- **Énoncé 1**: Extrayez toutes les lignes du listing ci-dessous en les reproduisant à l'identique, mais sans y faire figurer les images.

Ancien Président du CRIF
Les critiques fusent contre Israël pour avoir déclenché la guerre au Liban, mais ce n’est pas Israël qui a déclenché cette guerre ! Il réagit avec près d’un an de délai à une guerre que le Hezbollah a lancée contre lui le 8 octobre 2023. Ce jour-là, au lendemain des massacres perpétrés par le Hamas, il lance des roquettes et des missiles sur Israël. Depuis lors il en a envoyé près de 10 000, une trentaine en moyenne chaque jour. La plupart ont été interceptés, ce qui fait que certains les assimilent à d’inoffensifs pétards. C’est faux, ils sont destinés à tuer, et ils ont tué. Beaucoup ont déjà oublié Majdal Shams, ce village druse israélien dont douze enfants âgés de 10 à 18 ans ont été tués le 27 juillet 2024, et ils ne sont pas les seules victimes israéliennes.
Imagine-t-on qu’un pays voisin, disons la Belgique, envoie des missiles sur la France, que les populations du Nord, du Pas-de-Calais, des Ardennes et de la Meuse soient obligées de s’enfuir, que ces départements deviennent inhabités et que la France ne réplique pas ?
C’est ce qui se passe depuis près d’un an avec les habitants du Nord de la Galilée. 80 000 ont abandonné leur lieu de vie. Pour rappel, ces territoires sont à l’intérieur de la ligne internationalement acceptée de 1949, et, contrairement aux Palestiniens, le Hezbollah ne peut arguer de la moindre brimade historique et de la moindre revendication territoriale : cela ne l’empêche pas d’avoir un seul but : la destruction d’Israël.
Ceux qui prétendent qu’un cessez-le-feu est nécessaire et qu’une solution diplomatique est possible veulent oublier qu’en 2008 la résolution 1701 a été votée par le Conseil de Sécurité. Elle enjoignait au Hezbollah de se retirer au nord du Litani, à 30 kilomètres de la frontière. Elle n’a jamais été respectée, le Hezbollah envoie des missiles quand il le veut et la force de l’ONU, la FINUL, joue au sud du Litani un rôle particulièrement inutile.
L’objectif du Hezbollah était de saigner Israël par une guerre d’attrition et de rendre inhabitable le nord du pays. Mais il semble qu’il ait voulu aussi réitérer les exploits du Hamas et effectuer aussi massacres et prises d’otages. Il faudrait peut-être que les Israéliens s’excusent d’avoir empêché l’exécution de ce plan…
On critique Israël à cause du nombre de morts civiles lors des bombardements mais tous les bombardements, aussi ciblés soient-ils, font des victimes civiles et quelle que soit la réalité des distinctions entre civils et militaires, quelles que soient les précautions des Israéliens, des civils paient effectivement un lourd tribut. La guerre, c’est terrible. 30 000 civils normands peut-être ont été tués dans les bombardements alliés qui ont précédé le Débarquement.

- **Données sources**:

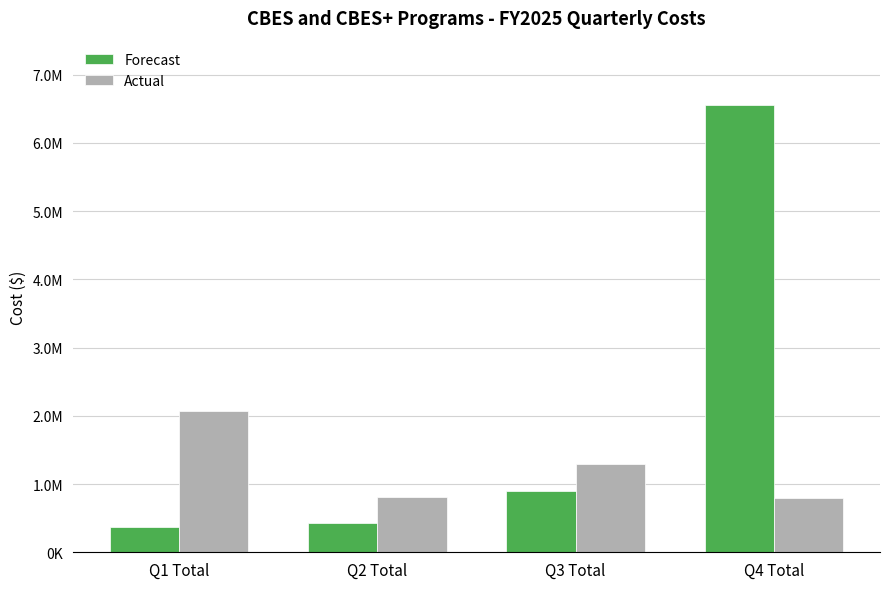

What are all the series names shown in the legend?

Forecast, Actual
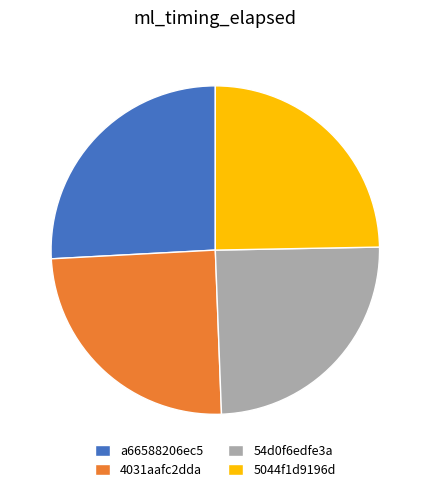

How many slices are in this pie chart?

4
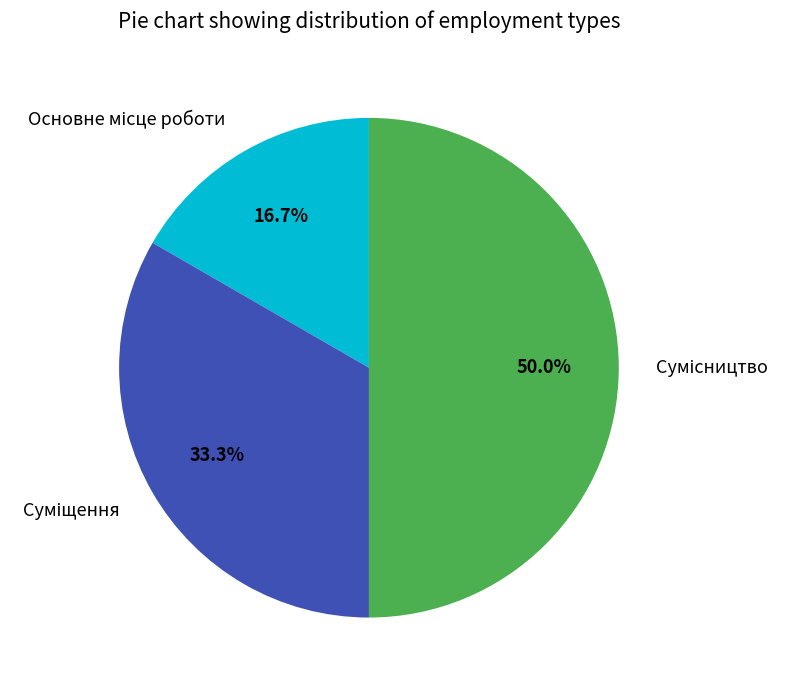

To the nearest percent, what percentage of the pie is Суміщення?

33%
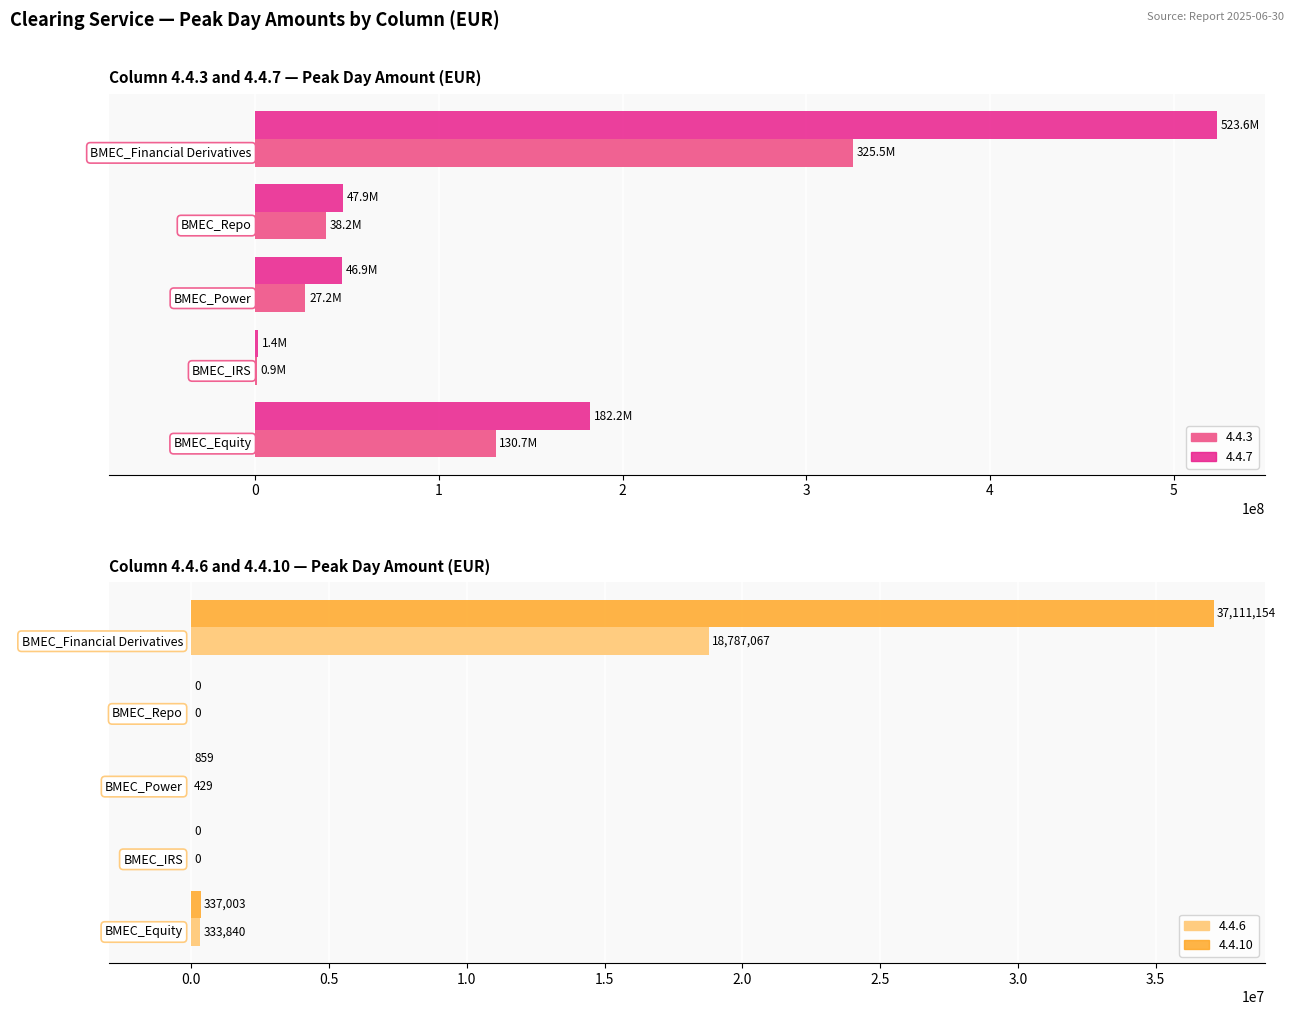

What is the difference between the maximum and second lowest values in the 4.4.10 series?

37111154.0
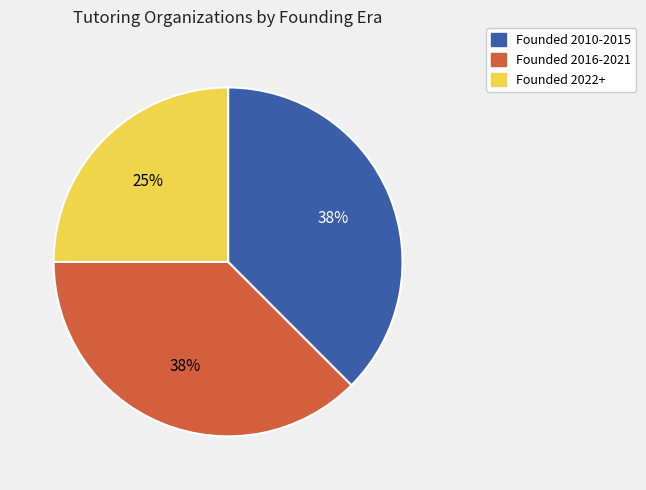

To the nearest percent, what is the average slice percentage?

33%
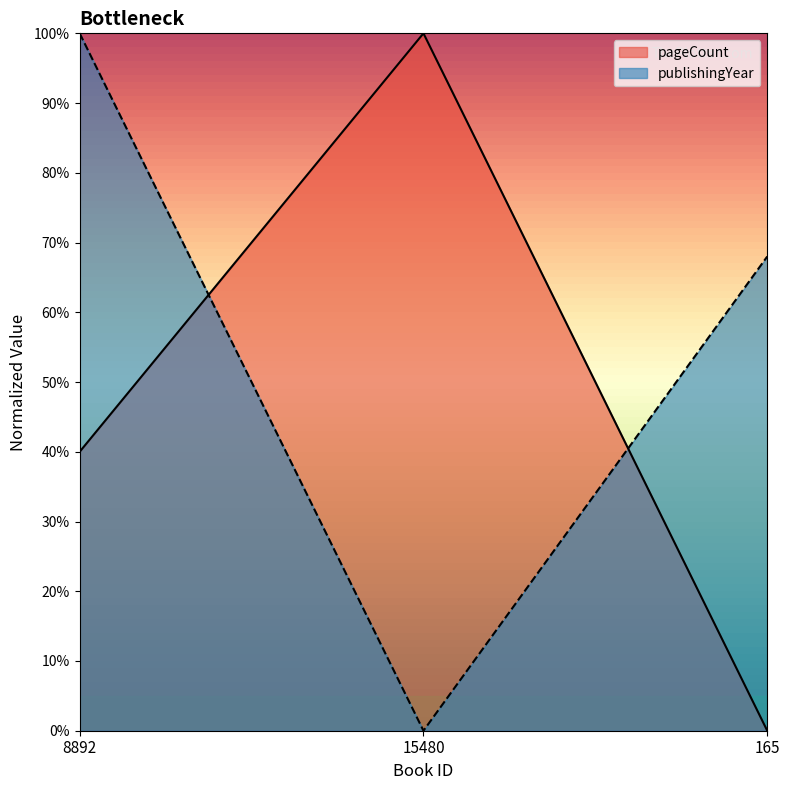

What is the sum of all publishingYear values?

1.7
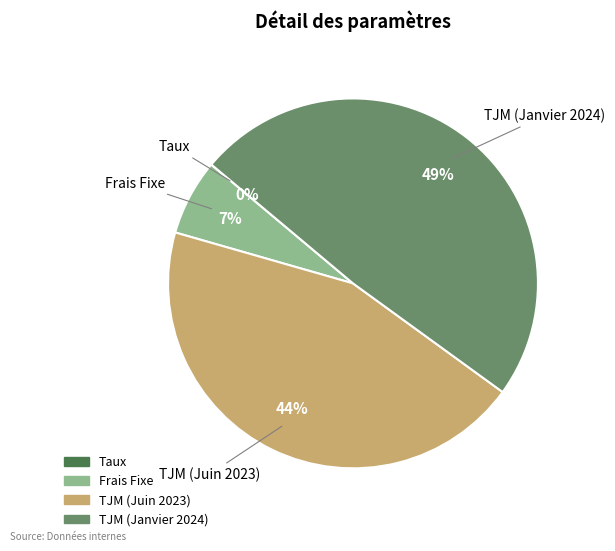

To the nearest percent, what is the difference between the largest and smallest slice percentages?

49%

- **Énoncé 2**: Réécrivez tout le passage de l'extrait, depuis « C’est ce qui » jusqu'à « rôle particulièrement inutile. », en substituant « armistice » à « cessez-le-feu ».

- **Corrigé 1**:
What are all the series names shown in the legend?

Forecast, Actual

How many slices are in this pie chart?

4

To the nearest percent, what percentage of the pie is Суміщення?

33%

What is the difference between the maximum and second lowest values in the 4.4.10 series?

37111154.0

To the nearest percent, what is the average slice percentage?

33%

What is the sum of all publishingYear values?

1.7

To the nearest percent, what is the difference between the largest and smallest slice percentages?

49%

- **Corrigé 2**:
C’est ce qui se passe depuis près d’un an avec les habitants du Nord de la Galilée. 80 000 ont abandonné leur lieu de vie. Pour rappel, ces territoires sont à l’intérieur de la ligne internationalement acceptée de 1949, et, contrairement aux Palestiniens, le Hezbollah ne peut arguer de la moindre brimade historique et de la moindre revendication territoriale : cela ne l’empêche pas d’avoir un seul but : la destruction d’Israël.
Ceux qui prétendent qu’un armistice est nécessaire et qu’une solution diplomatique est possible veulent oublier qu’en 2008 la résolution 1701 a été votée par le Conseil de Sécurité. Elle enjoignait au Hezbollah de se retirer au nord du Litani, à 30 kilomètres de la frontière. Elle n’a jamais été respectée, le Hezbollah envoie des missiles quand il le veut et la force de l’ONU, la FINUL, joue au sud du Litani un rôle particulièrement inutile.